_GOAL OF THE EXERCISE_
Among the entries that follow, find the lines containing the string "Ninja" and copy them.

_DATA SECTION_
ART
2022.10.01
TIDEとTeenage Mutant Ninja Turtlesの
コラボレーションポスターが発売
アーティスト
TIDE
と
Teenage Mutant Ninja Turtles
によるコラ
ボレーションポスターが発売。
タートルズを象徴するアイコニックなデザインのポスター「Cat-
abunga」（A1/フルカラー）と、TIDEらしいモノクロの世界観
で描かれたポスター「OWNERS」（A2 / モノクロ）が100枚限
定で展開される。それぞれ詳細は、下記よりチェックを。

_ANSWER TO THIS PROBLEM_
TIDEとTeenage Mutant Ninja Turtlesの
Teenage Mutant Ninja Turtles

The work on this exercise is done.